Monarch represents a pretty good microcosm of the game’s problems in general, since it’s a single (fairly large) landmass with three separate settlements and the largest number of quests. The major faction conflict between Monarch Stellar Industries and the Iconoclasts feels like a variation of Edgewater, except this time the corporation is reform-minded and the outcasts are religious extremists whose leader might not have the interests of his flock at heart. However, any complexity and serious conflict between these two factions can be discounted once you realize (as I did) that you can just eke out a boring, “safe” compromise if you’ve done everything up for both of them up to that point. This is also where I stopped doing every side quest I came across. Part of that had to do with my aforementioned issues with the writing and combat (I turned the difficulty from Hard to Normal at this point, because dumping infinite bullets into infinite Mantiqueens wasn’t my idea of a good time) but also because the rewards are often not great. The gear isn’t interesting, money isn’t a huge problem most of the time, and the only benefits I was getting from leveling up were more ways to increase my carrying capacity (to sell more vendor trash to continue to ensure money was never a problem) and more skill points to ensure I could pass all the inevitable end-game speech checks.
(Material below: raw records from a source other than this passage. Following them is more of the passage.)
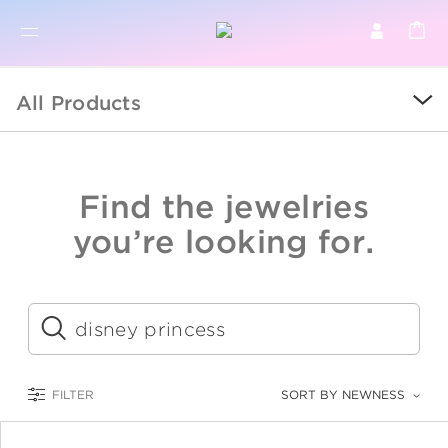
BR
BROWSE PRODUCTS
All Products
ALL
SALE
Find the jewelries
COLLECTIONS
you’re looking for.
CATEGORY
KIDS
Submit
LOGAM MULIA
FILTER
SORT BY NEWNESS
So, where does that lead me? For all my griping about how safe and dull it eventually becomes, I think The Outer Worlds is at the very least a competently made video game that people less exacting than I will probably enjoy. I had only one major crash my entire time with it, I didn’t have to endure it all that long once I started to lose steam, and at the end of the day I only had to pay a single dollar to play it at all thanks to GamePass. That alone makes it a… difficult prospect to condemn (or regret) in its entirety. Clearly, it’s done well for Obsidian, but I can’t help but think it’s one of their worst RPGs. It’s probably better than Dungeon Siege III and the Storm of Zehir campaign for Neverwinter Nights 2, but beyond that I think I might take every single other one they’ve made. If that’s not condemnation, I don’t know what is. I'll see you next month. I hope you're ready.